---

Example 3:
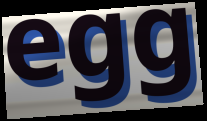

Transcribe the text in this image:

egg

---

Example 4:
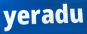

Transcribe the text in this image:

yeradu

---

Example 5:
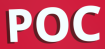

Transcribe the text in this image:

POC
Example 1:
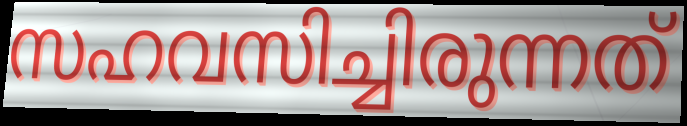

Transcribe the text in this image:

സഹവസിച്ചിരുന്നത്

-=-=-

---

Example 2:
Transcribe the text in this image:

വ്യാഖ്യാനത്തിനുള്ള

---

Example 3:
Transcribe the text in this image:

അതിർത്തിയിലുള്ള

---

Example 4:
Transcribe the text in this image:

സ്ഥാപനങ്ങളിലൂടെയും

-=-=-

STATED TASK: Show every line in the records above that contains the string "Example".

WRITTEN ANSWER:
Example 3:
Example 4:
Example 5:
Example 1:
Example 2:
Example 3:
Example 4:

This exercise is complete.